Rehnquist: A legacy of justice

Saturday marked the passing of a great American and of an even greater American jurist. As a Supreme Court justice for more than 30 years, William H. Rehnquist left a legacy on the United States that permeates not only the whole of jurisprudence, but all facets of our culture.

For all of the brilliant opinions he wrote during his time as chief justice, his career will almost certainly be marked by a tempered dedication to the preservation of the Const tution as the ultimate authority in our nation.

There are those who would criticize the late chief justice for his apparent inconsistency on matters of states' rights, where Rehnquist often appeared to favor the ability of the states to legislate, yet supported the role of the federal government to govern other matters.

However, this argument fails to recognize the fact that the framers of our Constitution believed that exactly such a balance should exist between the rights of the states and the responsibilities of the federal government.

Chief Justice Rehnquist understood this fact and he emphasized its importance as he wrote opinions on some of the most important judicial matters of our time.

In a 2005 majority opinion in the matter of Van Orden v. Perry, which examined the legality of a Ten Commandments monument inside the Texas State Capitol, Rehnquist wrote, "Displays of the Ten Commandments bespeak the rich American tradition of religious acknowledgements," and that "simply having religious content or promoting a message consistent with religious doctrine does not run afoul the Establishment Clause."

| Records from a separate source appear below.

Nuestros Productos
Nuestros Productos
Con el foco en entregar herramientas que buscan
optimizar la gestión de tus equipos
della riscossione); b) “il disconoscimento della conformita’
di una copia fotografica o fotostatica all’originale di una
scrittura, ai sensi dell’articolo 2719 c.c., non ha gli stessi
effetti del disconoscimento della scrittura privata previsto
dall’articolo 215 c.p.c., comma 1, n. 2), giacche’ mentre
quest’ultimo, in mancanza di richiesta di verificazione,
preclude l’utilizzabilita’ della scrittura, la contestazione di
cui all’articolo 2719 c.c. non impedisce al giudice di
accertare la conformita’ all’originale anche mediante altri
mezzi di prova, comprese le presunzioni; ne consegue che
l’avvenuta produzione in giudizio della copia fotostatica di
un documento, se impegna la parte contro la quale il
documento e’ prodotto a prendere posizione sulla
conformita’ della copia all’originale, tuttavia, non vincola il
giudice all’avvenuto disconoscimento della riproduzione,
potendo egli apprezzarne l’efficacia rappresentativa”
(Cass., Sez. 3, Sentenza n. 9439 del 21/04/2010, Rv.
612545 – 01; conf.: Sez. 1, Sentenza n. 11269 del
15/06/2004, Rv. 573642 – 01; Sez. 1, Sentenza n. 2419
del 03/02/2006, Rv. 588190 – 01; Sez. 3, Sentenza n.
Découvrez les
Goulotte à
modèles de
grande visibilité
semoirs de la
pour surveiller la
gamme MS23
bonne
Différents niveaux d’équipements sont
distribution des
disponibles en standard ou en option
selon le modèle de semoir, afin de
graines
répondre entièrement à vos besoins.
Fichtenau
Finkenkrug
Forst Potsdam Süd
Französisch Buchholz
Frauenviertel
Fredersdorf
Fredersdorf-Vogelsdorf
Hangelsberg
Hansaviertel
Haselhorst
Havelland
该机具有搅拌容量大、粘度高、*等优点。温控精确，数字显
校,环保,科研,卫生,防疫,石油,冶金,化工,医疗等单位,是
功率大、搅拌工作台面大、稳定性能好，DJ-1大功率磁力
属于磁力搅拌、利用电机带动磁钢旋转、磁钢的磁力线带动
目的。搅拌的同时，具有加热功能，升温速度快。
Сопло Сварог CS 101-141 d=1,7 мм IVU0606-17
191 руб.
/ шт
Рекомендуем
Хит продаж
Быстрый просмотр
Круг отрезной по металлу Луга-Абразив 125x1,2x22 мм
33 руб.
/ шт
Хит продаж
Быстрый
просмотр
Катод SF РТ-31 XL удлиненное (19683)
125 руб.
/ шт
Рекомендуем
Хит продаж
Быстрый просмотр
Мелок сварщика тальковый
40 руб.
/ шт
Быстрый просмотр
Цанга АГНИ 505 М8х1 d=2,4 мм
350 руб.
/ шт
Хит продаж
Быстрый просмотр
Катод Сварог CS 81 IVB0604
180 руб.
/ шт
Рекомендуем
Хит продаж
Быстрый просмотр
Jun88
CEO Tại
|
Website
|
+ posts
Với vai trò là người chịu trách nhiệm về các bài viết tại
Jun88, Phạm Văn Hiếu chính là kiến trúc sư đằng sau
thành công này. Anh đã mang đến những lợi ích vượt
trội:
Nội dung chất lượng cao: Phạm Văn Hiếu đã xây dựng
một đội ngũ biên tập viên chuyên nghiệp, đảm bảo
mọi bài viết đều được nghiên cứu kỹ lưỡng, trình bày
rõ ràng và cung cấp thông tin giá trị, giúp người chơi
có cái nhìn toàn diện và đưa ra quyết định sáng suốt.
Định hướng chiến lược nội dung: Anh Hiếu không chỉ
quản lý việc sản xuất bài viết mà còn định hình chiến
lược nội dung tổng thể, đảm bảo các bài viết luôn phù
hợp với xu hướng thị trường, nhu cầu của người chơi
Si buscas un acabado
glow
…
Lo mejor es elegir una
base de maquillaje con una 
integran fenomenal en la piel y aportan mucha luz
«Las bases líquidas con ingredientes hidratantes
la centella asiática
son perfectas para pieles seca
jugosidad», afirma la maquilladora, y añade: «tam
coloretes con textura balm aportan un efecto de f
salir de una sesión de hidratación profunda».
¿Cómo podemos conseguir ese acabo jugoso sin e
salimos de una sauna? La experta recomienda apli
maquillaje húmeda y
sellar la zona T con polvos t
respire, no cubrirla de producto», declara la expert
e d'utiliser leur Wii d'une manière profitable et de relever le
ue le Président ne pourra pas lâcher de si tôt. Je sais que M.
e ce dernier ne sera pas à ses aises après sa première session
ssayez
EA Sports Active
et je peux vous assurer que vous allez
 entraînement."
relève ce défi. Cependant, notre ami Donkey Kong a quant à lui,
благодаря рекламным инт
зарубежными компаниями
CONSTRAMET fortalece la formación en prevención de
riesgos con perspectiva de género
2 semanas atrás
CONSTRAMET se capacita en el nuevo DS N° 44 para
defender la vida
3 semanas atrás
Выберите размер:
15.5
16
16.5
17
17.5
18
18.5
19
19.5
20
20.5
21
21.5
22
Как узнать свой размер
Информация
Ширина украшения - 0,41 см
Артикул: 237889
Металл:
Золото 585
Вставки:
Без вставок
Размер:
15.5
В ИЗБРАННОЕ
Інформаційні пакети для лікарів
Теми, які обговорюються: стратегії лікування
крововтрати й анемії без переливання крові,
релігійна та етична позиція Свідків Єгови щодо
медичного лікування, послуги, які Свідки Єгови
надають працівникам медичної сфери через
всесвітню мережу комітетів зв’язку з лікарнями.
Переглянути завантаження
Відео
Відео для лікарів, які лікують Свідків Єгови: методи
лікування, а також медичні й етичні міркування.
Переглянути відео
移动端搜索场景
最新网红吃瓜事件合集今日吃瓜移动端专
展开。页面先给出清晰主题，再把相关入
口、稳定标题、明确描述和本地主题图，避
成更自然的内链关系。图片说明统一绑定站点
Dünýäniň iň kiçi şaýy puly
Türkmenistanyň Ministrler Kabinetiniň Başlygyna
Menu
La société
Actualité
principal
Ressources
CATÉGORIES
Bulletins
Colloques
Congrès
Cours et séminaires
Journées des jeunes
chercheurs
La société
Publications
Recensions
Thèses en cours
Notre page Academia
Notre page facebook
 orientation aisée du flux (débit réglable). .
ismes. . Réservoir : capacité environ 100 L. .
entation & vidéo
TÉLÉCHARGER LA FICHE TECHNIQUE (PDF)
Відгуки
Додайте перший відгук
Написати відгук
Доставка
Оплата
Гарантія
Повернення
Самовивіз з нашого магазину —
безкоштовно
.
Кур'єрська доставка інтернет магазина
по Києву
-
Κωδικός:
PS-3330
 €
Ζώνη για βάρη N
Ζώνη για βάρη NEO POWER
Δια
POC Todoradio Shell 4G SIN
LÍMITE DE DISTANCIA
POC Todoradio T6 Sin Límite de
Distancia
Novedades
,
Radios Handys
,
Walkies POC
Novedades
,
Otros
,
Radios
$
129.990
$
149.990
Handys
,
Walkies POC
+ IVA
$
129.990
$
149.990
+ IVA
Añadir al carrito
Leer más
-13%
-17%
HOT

Rehnquist also wrote a firmly dissenting opinion in the 1989 decision of Texas v. Johnson, in which he advocated the right of the states to criminalize the destruction of the American flag by saying that the flag occupies "a unique position as the symbol of our nation," and that "I cannot agree that the First Amendment invalidates ... the laws of 48 of the 50 states, which make criminal the public burning of the flag."

Rehnquist also wrote a dissenting opinion in the landmark 1973 decision Roe v. Wade, in which he explained his (correct) belief that the Constitution provides no specific right of abortion to women, and that that right cannot be inferred from the Constitution's provision of a "right to privacy" under the Fourth Amendment.

As an originalist, Rehnquist believed that the Constitution was indeed a living document, but that it remains steadfast and must be strictly upheld rather than interpreted indirectly as changing to suit the needs of current political trends.

There is little doubt that the president's nominee, John G. Roberts, will serve the court as a fine chief justice, but it is William H. Rehnquist's devotion to the rule of law, as well as the dignity and integrity with which he served his office, that will cause him to be remembered as one of the great Supreme Court justices in American history.